* _Working data_
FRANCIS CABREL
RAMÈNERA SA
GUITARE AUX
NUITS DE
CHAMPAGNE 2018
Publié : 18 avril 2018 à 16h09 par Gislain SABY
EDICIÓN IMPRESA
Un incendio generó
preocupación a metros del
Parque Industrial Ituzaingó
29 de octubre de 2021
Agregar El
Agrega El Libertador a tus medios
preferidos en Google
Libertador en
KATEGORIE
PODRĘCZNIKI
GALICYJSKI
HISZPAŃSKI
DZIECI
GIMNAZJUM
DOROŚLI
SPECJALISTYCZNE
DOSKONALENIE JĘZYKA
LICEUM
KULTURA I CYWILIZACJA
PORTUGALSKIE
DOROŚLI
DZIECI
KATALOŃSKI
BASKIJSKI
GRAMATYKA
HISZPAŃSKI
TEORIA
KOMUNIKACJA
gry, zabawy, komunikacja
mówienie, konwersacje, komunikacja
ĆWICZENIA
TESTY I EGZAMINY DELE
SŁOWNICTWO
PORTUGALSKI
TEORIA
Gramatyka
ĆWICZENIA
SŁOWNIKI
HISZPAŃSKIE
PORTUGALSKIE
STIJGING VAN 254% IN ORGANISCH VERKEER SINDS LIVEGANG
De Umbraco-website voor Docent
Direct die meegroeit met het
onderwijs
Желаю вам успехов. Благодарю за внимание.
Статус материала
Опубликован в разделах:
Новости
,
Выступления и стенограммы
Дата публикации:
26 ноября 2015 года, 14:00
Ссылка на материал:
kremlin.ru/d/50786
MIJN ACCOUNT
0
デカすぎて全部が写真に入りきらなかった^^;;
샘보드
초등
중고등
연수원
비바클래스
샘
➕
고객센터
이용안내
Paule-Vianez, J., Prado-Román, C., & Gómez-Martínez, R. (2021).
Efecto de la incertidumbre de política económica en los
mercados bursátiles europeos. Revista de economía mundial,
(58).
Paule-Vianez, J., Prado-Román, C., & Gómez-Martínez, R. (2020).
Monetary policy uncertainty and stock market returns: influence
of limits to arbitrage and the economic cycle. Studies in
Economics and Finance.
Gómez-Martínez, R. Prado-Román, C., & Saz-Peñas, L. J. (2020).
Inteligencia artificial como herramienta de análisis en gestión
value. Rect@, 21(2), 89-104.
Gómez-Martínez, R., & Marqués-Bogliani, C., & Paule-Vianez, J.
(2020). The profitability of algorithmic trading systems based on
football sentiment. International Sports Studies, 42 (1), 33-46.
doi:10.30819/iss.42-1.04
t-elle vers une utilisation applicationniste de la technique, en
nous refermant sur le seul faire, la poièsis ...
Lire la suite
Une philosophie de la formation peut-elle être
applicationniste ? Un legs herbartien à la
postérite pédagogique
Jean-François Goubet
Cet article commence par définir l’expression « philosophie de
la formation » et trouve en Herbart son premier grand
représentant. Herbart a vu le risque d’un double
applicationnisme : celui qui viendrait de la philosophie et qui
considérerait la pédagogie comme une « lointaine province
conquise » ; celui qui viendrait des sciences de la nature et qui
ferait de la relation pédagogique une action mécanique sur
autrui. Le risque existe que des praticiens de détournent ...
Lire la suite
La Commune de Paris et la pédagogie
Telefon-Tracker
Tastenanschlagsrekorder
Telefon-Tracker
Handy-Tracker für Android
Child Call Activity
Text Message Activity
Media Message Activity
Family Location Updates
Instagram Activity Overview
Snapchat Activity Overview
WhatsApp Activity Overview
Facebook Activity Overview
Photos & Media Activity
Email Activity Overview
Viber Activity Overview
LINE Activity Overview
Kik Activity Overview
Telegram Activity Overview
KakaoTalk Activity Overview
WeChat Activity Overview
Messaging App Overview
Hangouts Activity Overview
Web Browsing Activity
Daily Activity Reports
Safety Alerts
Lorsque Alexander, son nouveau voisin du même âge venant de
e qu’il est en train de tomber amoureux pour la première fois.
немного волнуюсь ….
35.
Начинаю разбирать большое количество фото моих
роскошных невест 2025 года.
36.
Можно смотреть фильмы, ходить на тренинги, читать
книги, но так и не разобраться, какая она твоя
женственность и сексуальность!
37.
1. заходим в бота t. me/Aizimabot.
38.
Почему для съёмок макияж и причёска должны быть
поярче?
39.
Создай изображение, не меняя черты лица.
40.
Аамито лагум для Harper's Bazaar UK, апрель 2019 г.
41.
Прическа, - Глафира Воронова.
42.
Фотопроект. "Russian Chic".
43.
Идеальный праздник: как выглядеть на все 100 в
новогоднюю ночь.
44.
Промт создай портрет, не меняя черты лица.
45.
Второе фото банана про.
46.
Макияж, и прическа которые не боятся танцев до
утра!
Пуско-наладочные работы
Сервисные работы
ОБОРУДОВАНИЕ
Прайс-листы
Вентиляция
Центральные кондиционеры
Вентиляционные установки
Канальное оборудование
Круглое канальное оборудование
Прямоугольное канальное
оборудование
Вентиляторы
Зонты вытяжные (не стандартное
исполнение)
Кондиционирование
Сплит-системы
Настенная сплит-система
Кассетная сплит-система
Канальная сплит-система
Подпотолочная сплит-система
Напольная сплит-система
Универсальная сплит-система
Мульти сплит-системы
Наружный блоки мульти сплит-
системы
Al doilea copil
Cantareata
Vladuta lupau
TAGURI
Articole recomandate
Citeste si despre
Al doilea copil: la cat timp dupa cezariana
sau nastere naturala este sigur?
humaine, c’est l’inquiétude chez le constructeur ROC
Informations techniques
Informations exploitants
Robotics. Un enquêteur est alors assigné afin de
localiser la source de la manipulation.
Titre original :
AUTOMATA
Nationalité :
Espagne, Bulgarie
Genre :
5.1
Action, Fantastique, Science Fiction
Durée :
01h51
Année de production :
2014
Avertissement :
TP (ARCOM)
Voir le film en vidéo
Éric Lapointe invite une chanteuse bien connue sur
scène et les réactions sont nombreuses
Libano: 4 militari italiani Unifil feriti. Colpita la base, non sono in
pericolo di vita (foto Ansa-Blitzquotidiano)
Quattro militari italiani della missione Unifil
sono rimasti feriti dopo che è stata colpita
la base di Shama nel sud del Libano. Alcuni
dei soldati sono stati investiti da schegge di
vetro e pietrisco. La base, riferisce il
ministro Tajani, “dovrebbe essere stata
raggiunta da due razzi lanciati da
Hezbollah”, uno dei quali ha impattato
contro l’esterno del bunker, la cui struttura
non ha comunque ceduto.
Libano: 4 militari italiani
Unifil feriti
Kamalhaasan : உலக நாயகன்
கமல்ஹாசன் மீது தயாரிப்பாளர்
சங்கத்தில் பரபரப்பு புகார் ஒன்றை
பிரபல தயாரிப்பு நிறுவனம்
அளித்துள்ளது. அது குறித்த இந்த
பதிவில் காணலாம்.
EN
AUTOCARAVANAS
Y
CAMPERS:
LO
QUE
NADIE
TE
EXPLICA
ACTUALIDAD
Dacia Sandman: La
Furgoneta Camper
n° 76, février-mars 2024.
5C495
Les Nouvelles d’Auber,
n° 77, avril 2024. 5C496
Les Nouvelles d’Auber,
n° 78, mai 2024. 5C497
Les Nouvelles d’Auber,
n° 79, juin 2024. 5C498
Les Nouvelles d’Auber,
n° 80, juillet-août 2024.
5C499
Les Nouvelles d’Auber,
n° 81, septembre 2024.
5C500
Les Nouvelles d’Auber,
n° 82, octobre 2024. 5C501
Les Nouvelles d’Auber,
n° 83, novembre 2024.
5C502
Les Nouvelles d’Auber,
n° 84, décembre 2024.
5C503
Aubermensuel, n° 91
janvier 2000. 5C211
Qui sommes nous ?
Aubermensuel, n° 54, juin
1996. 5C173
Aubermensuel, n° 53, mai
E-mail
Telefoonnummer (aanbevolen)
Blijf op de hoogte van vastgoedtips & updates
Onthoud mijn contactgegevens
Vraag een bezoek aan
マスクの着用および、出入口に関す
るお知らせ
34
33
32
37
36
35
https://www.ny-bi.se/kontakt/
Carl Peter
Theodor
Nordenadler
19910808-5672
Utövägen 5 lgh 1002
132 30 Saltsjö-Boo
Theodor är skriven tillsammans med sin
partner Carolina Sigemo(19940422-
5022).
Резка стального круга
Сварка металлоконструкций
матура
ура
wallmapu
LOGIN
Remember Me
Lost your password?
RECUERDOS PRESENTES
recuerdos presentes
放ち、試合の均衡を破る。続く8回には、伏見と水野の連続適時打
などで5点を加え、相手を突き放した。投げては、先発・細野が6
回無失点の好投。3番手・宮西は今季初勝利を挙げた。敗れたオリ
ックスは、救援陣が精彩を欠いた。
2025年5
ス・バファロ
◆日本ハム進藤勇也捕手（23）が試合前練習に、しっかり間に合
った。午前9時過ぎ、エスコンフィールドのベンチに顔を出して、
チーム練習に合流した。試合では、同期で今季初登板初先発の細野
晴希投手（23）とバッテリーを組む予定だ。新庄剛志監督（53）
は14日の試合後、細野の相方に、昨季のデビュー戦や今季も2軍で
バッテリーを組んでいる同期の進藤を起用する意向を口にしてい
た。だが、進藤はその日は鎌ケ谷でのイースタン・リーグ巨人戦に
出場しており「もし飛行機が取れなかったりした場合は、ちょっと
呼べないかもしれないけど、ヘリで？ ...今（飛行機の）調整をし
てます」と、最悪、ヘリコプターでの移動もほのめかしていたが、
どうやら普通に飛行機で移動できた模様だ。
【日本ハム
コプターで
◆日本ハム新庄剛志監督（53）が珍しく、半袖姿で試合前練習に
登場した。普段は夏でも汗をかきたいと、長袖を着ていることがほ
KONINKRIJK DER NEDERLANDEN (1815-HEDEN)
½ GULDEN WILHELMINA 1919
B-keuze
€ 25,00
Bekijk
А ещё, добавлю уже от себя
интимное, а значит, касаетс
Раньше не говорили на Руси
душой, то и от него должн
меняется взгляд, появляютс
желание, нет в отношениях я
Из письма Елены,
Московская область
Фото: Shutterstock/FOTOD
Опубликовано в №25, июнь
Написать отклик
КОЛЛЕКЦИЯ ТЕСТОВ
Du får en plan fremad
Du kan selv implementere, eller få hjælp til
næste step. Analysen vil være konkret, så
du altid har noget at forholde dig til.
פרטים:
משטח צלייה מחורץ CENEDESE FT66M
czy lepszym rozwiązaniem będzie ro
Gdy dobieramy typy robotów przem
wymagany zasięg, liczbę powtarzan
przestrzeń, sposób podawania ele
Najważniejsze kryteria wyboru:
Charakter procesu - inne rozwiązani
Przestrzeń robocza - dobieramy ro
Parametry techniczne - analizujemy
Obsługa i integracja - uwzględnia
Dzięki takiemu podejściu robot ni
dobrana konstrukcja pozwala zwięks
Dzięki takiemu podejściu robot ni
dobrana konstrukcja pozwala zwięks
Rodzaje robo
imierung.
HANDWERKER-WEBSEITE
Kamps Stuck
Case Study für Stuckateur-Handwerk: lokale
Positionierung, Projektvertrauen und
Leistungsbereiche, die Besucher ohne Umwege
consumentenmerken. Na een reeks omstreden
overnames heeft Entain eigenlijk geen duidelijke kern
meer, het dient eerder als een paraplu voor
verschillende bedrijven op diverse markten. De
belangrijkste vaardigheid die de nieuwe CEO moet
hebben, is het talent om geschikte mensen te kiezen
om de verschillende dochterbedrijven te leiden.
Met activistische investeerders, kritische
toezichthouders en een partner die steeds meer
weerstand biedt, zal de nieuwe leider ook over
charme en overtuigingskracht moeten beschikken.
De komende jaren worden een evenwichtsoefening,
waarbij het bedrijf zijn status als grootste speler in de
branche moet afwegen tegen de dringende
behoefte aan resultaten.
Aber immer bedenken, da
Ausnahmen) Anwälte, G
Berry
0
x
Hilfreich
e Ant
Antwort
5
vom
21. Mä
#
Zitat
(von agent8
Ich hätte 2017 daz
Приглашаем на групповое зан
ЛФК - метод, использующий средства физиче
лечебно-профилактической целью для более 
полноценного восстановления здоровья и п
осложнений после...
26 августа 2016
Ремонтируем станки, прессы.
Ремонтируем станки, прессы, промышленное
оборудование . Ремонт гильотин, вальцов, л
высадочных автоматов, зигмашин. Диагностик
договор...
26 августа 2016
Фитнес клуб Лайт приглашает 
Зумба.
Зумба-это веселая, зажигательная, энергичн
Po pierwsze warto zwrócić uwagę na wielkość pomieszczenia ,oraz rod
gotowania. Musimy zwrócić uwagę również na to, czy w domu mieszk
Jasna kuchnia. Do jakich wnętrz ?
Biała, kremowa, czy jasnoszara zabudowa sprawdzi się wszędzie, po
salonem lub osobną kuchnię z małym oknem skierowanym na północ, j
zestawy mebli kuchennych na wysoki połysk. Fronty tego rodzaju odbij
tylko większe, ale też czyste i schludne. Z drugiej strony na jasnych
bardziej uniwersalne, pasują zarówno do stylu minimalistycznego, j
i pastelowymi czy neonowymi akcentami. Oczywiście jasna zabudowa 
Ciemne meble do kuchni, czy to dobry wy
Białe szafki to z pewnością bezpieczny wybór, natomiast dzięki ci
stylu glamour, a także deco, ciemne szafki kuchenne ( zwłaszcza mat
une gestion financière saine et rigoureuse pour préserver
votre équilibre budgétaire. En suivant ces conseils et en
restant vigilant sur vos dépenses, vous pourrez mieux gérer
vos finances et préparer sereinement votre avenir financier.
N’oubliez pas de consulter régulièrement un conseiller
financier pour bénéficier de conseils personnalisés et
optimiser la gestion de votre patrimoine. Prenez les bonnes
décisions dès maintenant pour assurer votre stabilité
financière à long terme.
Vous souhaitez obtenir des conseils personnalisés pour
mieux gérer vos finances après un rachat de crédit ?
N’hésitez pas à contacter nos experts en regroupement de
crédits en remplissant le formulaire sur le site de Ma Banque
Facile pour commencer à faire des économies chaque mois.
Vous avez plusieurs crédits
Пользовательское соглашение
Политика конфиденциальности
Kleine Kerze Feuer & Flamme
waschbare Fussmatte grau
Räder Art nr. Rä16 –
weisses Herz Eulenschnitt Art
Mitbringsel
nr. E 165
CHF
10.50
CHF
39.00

* _Task requirements_
Reproduce the records word for word, from their first line through the line that contains "Agrega El Libertador a tus medios".

* _Reply to the task_
FRANCIS CABREL
RAMÈNERA SA
GUITARE AUX
NUITS DE
CHAMPAGNE 2018
Publié : 18 avril 2018 à 16h09 par Gislain SABY
EDICIÓN IMPRESA
Un incendio generó
preocupación a metros del
Parque Industrial Ituzaingó
29 de octubre de 2021
Agregar El
Agrega El Libertador a tus medios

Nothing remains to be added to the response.